Today, the Episcopal Public Policy Network (”EPPN”), a social justice lobbying effort by the Episcopal Church in America, published The REAL Act & The Episcopal Church. The REAL Act, as defined by the online group Advocates for Youth, is the Responsible Education About Life (”REAL”) Act.

[S]ponsored by Senator Frank Lautenberg (D-NJ) and Representatives Barbara Lee (D-CA) and Christopher Shays (R-CT), [the Act] would provide federal money to support responsible sex education in schools. This education would include science-based, medically accurate, and age appropriate public health information about both abstinence and contraception.

EPPN outlines reasons the REAL Act is worthy of your support:

In 2006 the teen birth rate went up for the first time in 15 years

* With over 750,000 teen pregnancies each year, America has the highest rate of teen pregnancy in the industrialized world.
* 31% of young women become pregnant at least once before the age of 20.
* Roughly half of the nation’s 19 million STDs occur among 14-25 year olds. Nearly one in four teenage girls, and half of African-American girls, have at least one STD. (Centers for Disease Control and Prevention)

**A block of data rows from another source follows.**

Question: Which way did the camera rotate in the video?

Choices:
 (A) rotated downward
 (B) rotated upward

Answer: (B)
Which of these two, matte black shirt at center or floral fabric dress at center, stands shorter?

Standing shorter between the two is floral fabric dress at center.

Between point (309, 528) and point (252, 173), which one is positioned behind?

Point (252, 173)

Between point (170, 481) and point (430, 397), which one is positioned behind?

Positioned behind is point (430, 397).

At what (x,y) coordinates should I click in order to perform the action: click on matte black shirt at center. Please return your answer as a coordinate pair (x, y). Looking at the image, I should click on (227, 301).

According to The National Campaign to Prevent Teen and Unplanned Pregnancy: “Teen pregnancy is closely linked to a host of other critical social issues — poverty and income, overall child well-being, out-of-wedlock births, responsible fatherhood, health issues, education, child welfare, and other risky behavior.”

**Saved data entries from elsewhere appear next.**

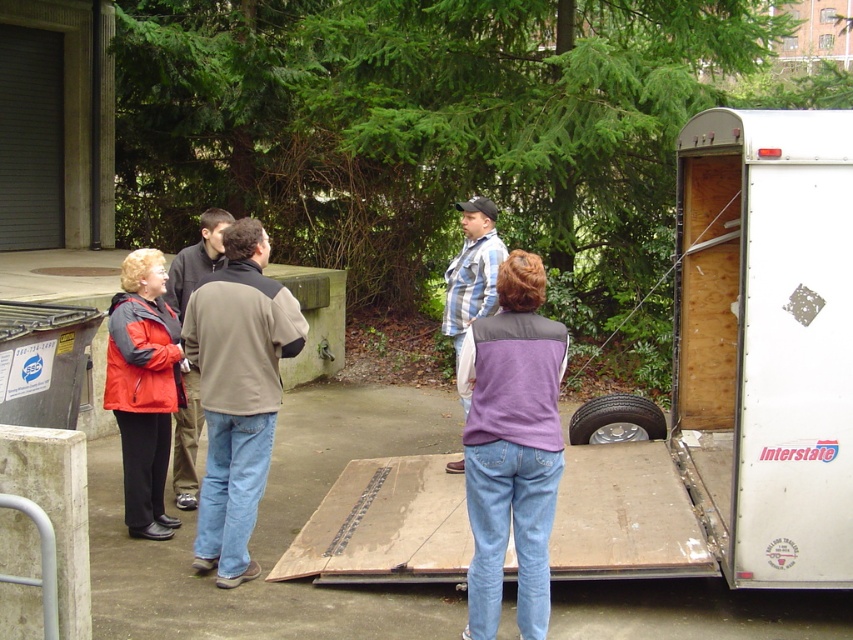
You are a delivery person who needs to place a package between the brown leather jacket at center and the black rubber tire at lower right. The package requires a space of 10 feet. Is there enough space?

The distance between the brown leather jacket at center and the black rubber tire at lower right is 9.69 feet, which is slightly less than the required 10 feet. Therefore, there is not enough space to place the package between them.

Where is the brown fleece jacket at center located in the image?

The brown fleece jacket at center is located at point (236, 392) in the image.

You are a delivery person who needs to locate the blue striped shirt at center and the black rubber tire at lower right in the scene. According to the spatial arrangement, which object is positioned closer to the left side of the image?

The blue striped shirt at center is to the left of the black rubber tire at lower right, so the blue striped shirt at center is closer to the left side of the image.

The REAL Act emphasizes comprehensive, medically accurate and age appropriate preventive sex education for America’s youth. Sadly that is not the case with present federally funded programs that emphasize abstinence only at the expense of scientifically accurate and comprehensive education. A 2006 report from the Government Accountability Office found that the U.S. Department of Health and Human Services’ abstinence-only approach to sex education does not require medically accurate information and lacks accountability. One curriculum even asserted that HIV/AIDS can be spread through sweat and tears.

For many adolescents, the lack of comprehensive sex education courses in schools means that the only formal reproductive health education they receive is inaccurate abstinence- only programs.